In their light-quanta dispute, stalemate had pestered Einstein and
Lenard for years. Lenard had said it was common sense that light waves were at work in the photoelectric effect. Light waves worked on electrons like ocean waves on beach balls. A wave crashes against the shore and sends balls rolling inland. The harder the wave hits the ball, the harder the ball goes rolling. If the wave frequency increases, the balls will bang around more. Lenard had done extensive work studying light’s effect on electrons and demonstrated that this beach ball analogy did not work. The electrons do not gain energy when the light grows more intense, nor do they bang around more when the frequency increases. Instead, light gets things backward. Increasing the light frequency—not its intensity—increases the electron’s energy. Increasing the light intensity, not the frequency, increases the number of electrons knocked free.
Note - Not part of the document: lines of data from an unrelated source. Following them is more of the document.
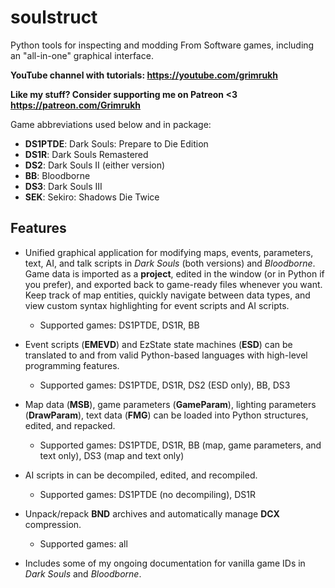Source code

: # soulstruct
Python tools for inspecting and modding From Software games, including an "all-in-one" graphical interface.

**YouTube channel with tutorials: https://youtube.com/grimrukh**

**Like my stuff? Consider supporting me on Patreon <3 https://patreon.com/Grimrukh**

Game abbreviations used below and in package:
- **DS1PTDE**: Dark Souls: Prepare to Die Edition
- **DS1R**: Dark Souls Remastered
- **DS2**: Dark Souls II (either version)
- **BB**: Bloodborne
- **DS3**: Dark Souls III
- **SEK**: Sekiro: Shadows Die Twice

Features
--------

- Unified graphical application for modifying maps, events, parameters, text, AI, and talk scripts in *Dark Souls* 
  (both versions) and *Bloodborne*. Game data is imported as a **project**, edited in the window (or in Python if you 
  prefer), and exported back to game-ready files whenever you want. Keep track of map entities, quickly navigate between 
  data types, and view custom syntax highlighting for event scripts and AI scripts.
  - Supported games: DS1PTDE, DS1R, BB

- Event scripts (**EMEVD**) and EzState state machines (**ESD**) can be translated to and from valid Python-based 
languages with high-level programming features.
    - Supported games: DS1PTDE, DS1R, DS2 (ESD only), BB, DS3

- Map data (**MSB**), game parameters (**GameParam**), lighting parameters (**DrawParam**), text data (**FMG**) can be 
loaded into Python structures, edited, and repacked.
    - Supported games: DS1PTDE, DS1R, BB (map, game parameters, and text only), DS3 (map and text only)

- AI scripts in can be decompiled, edited, and recompiled.
    - Supported games: DS1PTDE (no decompiling), DS1R

- Unpack/repack **BND** archives and automatically manage **DCX** compression.
    - Supported games: all

- Includes some of my ongoing documentation for vanilla game IDs in *Dark Souls* and *Bloodborne*.
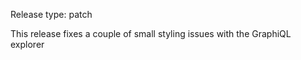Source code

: Release type: patch

This release fixes a couple of small styling issues with
the GraphiQL explorer
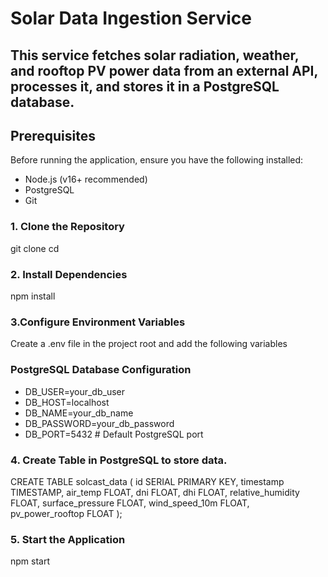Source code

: # Solar Data Ingestion Service
## This service fetches solar radiation, weather, and rooftop PV power data from an external API, processes it, and stores it in a PostgreSQL database.

## Prerequisites
Before running the application, ensure you have the following installed:

- Node.js (v16+ recommended)
- PostgreSQL
- Git

### 1. **Clone  the Repository**

git clone <repository-url>
cd <repository-folder>

### 2. Install Dependencies
   npm install

### 3.Configure Environment Variables
Create a .env file in the project root and add the following variables

### PostgreSQL Database Configuration
- DB_USER=your_db_user
- DB_HOST=localhost
- DB_NAME=your_db_name
- DB_PASSWORD=your_db_password
- DB_PORT=5432  # Default PostgreSQL port


### 4. Create Table in PostgreSQL to store data.

CREATE TABLE solcast_data (
    id SERIAL PRIMARY KEY,
    timestamp TIMESTAMP,
    air_temp FLOAT,
    dni FLOAT,
    dhi FLOAT,
    relative_humidity FLOAT,
    surface_pressure FLOAT,
    wind_speed_10m FLOAT,
    pv_power_rooftop FLOAT
);

### 5. Start the Application
   npm start
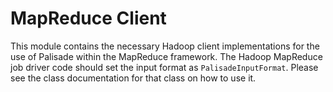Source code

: # MapReduce Client

This module contains the necessary Hadoop client implementations for the use of Palisade within the MapReduce 
framework. The Hadoop MapReduce job driver code should set the input format as `PalisadeInputFormat`. Please see the
class documentation for that class on how to use it.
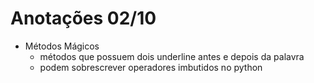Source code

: # Anotações 02/10

- Métodos Mágicos
  - métodos que possuem dois underline antes e depois da palavra
  - podem sobrescrever operadores imbutidos no python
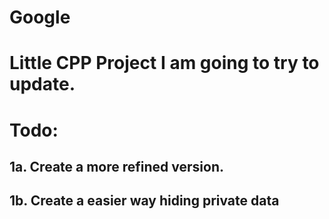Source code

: # Google
# Little CPP Project I am going to try to update.
# Todo:
## 1a. Create a more refined version.
## 1b. Create a easier way hiding private data

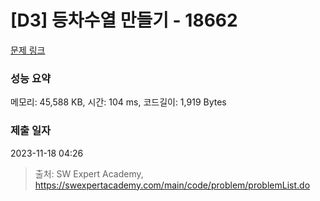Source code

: # [D3] 등차수열 만들기 - 18662 

[문제 링크](https://swexpertacademy.com/main/code/problem/problemDetail.do?contestProbId=AYo-e9EKmGoDFAQI) 

### 성능 요약

메모리: 45,588 KB, 시간: 104 ms, 코드길이: 1,919 Bytes

### 제출 일자

2023-11-18 04:26



> 출처: SW Expert Academy, https://swexpertacademy.com/main/code/problem/problemList.do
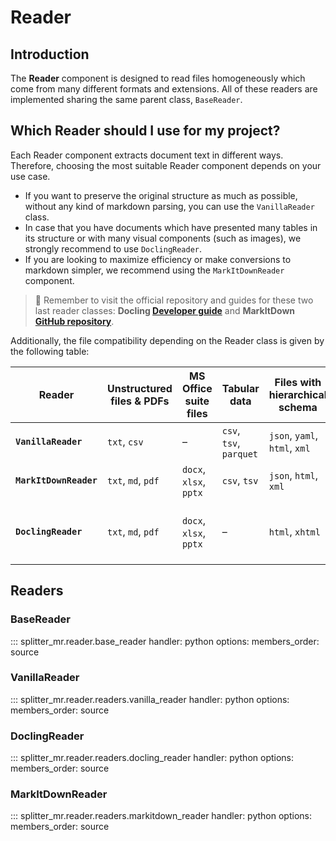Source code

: # Reader

## Introduction

The **Reader** component is designed to read files homogeneously which come from many different formats and extensions. All of these readers are implemented sharing the same parent class, `BaseReader`.

## Which Reader should I use for my project?

Each Reader component extracts document text in different ways. Therefore, choosing the most suitable Reader component depends on your use case.

- If you want to preserve the original structure as much as possible, without any kind of markdown parsing, you can use the `VanillaReader` class.
- In case that you have documents which have presented many tables in its structure or with many visual components (such as images), we strongly recommend to use `DoclingReader`. 
- If you are looking to maximize efficiency or make conversions to markdown simpler, we recommend using the `MarkItDownReader` component.

> 👀 Remember to visit the official repository and guides for these two last reader classes: **Docling [Developer guide](https://docling-project.github.io/docling/)** and **MarkItDown [GitHub repository](https://github.com/microsoft/markitdown/)**.

Additionally, the file compatibility depending on the Reader class is given by the following table:

| **Reader**         | **Unstructured files & PDFs**    | **MS Office suite files**         | **Tabular data**        | **Files with hierarchical schema**      | **Image files**                  | **Markdown conversion** |
|--------------------|----------------------------------|-----------------------------------|-------------------------|----------------------------------------|----------------------------------|----------------------------------|
| **`VanillaReader`**      | `txt`, `csv`                     | –                                 | `csv`, `tsv`, `parquet`| `json`, `yaml`, `html`, `xml`          || No |----------------------------------| –                                |
| **`MarkItDownReader`**   | `txt`, `md`, `pdf`               | `docx`, `xlsx`, `pptx`            | `csv`, `tsv`                  | `json`, `html`, `xml`                  | `jpg`, `png`, `pneg`             | Yes |
| **`DoclingReader`**      | `txt`, `md`, `pdf`                     | `docx`, `xlsx`, `pptx`            | –                 | `html`, `xhtml`                        | `png`, `jpeg`, `tiff`, `bmp`, `webp` | Yes |


## Readers

### BaseReader

::: splitter_mr.reader.base_reader
    handler: python
    options:
      members_order: source

### VanillaReader

::: splitter_mr.reader.readers.vanilla_reader
    handler: python
    options:
      members_order: source

### DoclingReader

::: splitter_mr.reader.readers.docling_reader
    handler: python
    options:
      members_order: source

### MarkItDownReader

::: splitter_mr.reader.readers.markitdown_reader
    handler: python
    options:
      members_order: source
Aha, said Einstein, the ocean wave analogy does not hold. Light is not a wave. Lenard and every other established physicist looked toward the stick’s other end and said there must be something very peculiar about electrons for them to be reacting as they do. Perhaps the long frustration over this ambiguity finally caught up with Einstein. At Bad Nauheim he suddenly lost his temper and snapped at Lenard. Despite the meeting’s police barricade, some demonstrators had found seats and chanted slogans as Einstein spoke. Einstein kept talking. Planck turned white as marble. Finally Planck made a feeble joke, “Since the relativity theory unfortunately has not yet made it possible to extend the absolute time interval available for the meeting, our session must be adjourned.” And the debate ended.
Einstein’s triumph was not at once clear. Only one month spanned the time between his attendance at Weyland’s show, his newspaper article attacking Lenard, and his appearance at Bad Nauheim. Einstein’s willingness to go public robbed the anti-relativity movement of its scientific pretensions before it was well away. Weyland soon fell back into obscurity, not to be heard from again until 30 years later when he volunteered as an informer against Einstein for America’s Federal Bureau of Investigation. Einstein had held his ground. His enemies could not repudiate his science, although they continued hating him as a Jew, a traitor, and a dreamer.